The sun shone on the faces of an audience with tent-shielded eyes fixated on Forrest Gander, as he explained to his listeners the connections he makes to the real world through his poetry.
The event was the first of the “Visiting Writers and Open Mics” series, hosted by the Weber State University English Department, and was the only one that’ll be in person.
The audience, loaded with books and journals and noticeably lacking cell phones, listened as Gander’s writing voice intertwined with his actual voice — one he described as similar to learning how to dance.
“I think, for a lot of people, you find your voice the same way you learn to dance — by imitating other people and then slowly figuring out these things that are distinctive about these imitations that are your own,” Gander said. “The longer that you do anything, the more you’ll be comfortable at it, which gives you the confidence to be more exploratory. Then, your voice begins to come to you.”
Long before he became a Pulitzer Prize winner in 2019, Gander had many trying experiences. In high school, he felt as if he was a “hot poet,” but when he got to college, he received harsh criticism that was pivotal to his future: He was told his poetry was terrible.

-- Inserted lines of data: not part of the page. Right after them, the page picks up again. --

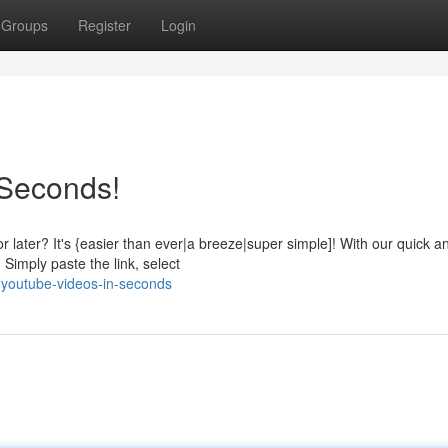
Groups
Register
Login
 Seconds!
r later? It's {easier than ever|a breeze|super simple]! With our quick a
 Simply paste the link, select
h-youtube-videos-in-seconds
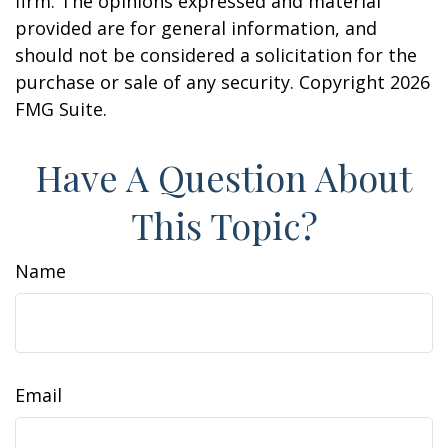
firm. The opinions expressed and material
provided are for general information, and
should not be considered a solicitation for the
purchase or sale of any security. Copyright
2026
FMG Suite.
Have A Question About
This Topic?
Name
Email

Gander said that moment wasn’t hurtful or embarrassing but was instead encouraging. It reminded him that he couldn’t become complacent with his ability and that it was necessary for him to learn more about the art of poetry.
“I needed to inform myself about this art,” Gander said. “Not everything I write is great because I’m writing it. And I began to read a lot more poetry to get better.”

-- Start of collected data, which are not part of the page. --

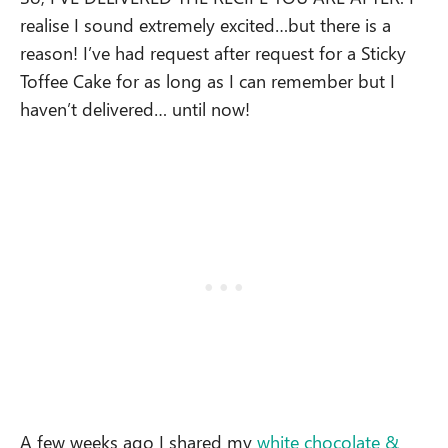
realise I sound extremely excited…but there is a
reason! I’ve had request after request for a Sticky
Toffee Cake for as long as I can remember but I
haven’t delivered… until now!
A few weeks ago I shared my
white chocolate &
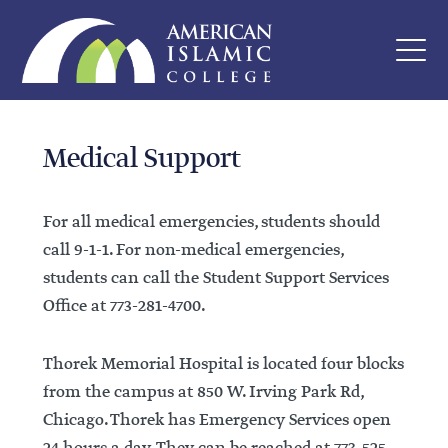
Medical Support
For all medical emergencies, students should
call 9-1-1. For non-medical emergencies,
students can call the Student Support Services
Office at 773-281-4700.
Thorek Memorial Hospital is located four blocks
from the campus at 850 W. Irving Park Rd,
Chicago. Thorek has Emergency Services open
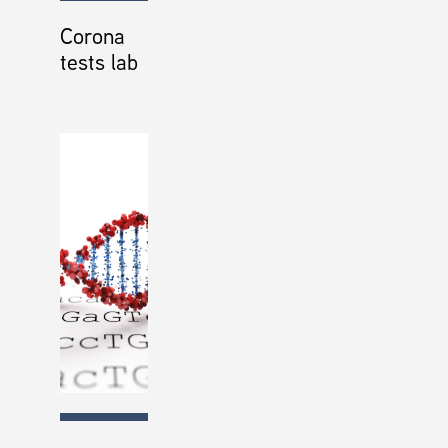
Corona
tests lab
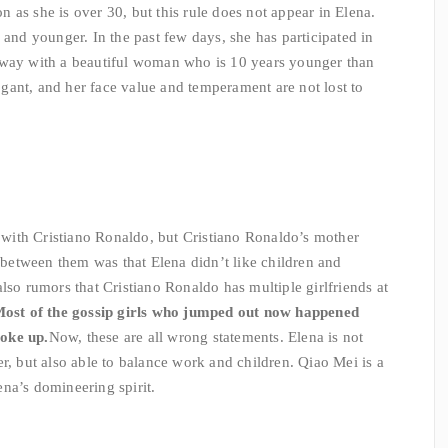
 as she is over 30, but this rule does not appear in Elena.
 and younger. In the past few days, she has participated in
nway with a beautiful woman who is 10 years younger than
rogant, and her face value and temperament are not lost to
p with Cristiano Ronaldo, but Cristiano Ronaldo’s mother
e between them was that Elena didn’t like children and
lso rumors that Cristiano Ronaldo has multiple girlfriends at
ost of the gossip girls who jumped out now happened
oke up.
Now, these are all wrong statements. Elena is not
r, but also able to balance work and children. Qiao Mei is a
na’s domineering spirit.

Each time Gander set out on a new poetic journey, he did so intending to make it better than the last poem he had written. He described it as “doing something better than I’d ever have done before.” That was his motivation: not money or fame, but rather self-improvement.
Of course, fame eventually did reach him, but instead of continuing trends that people loved, he set out to never write the same thing twice.
Gander said he started to get praise and more attention, but he didn’t want to keep writing the same thing in a different way.
“I think that’s what has kept my work from getting boring.” Gander said.
Originally from Barstow, California, this journey has allowed Gander to travel around the world, become an award-winning writer and reach a high stature of fame. However, it’s the connections Gander has made that have stood out to him more than anything. He met his wife through poetry along with lifelong friends and has created everlasting memories, and that is what he’ll reflect on most when he eventually decides to step away from the art.
The event, originally scheduled to be inside of Elizabeth Hall, was moved outside, the Wasatch Mountains providing a scenic backdrop.
Abraham Smith, WSU professor and co-director of the creative writing program, was dismayed that the ongoing COVID-19 pandemic continues to wreak havoc on what was once considered normal, but his mood was lightened by how intrigued and focused the audience was.
“It means the world. I mean, that’s the nature of poetry done well… That was a really beautiful thing to see a crowd of folks that focused,” Smith said. “Forrest Gander is one of the great living poets of not only America but of earth.”
The next Visiting Writers event will be virtual readings from WSU alumni on Oct. 12.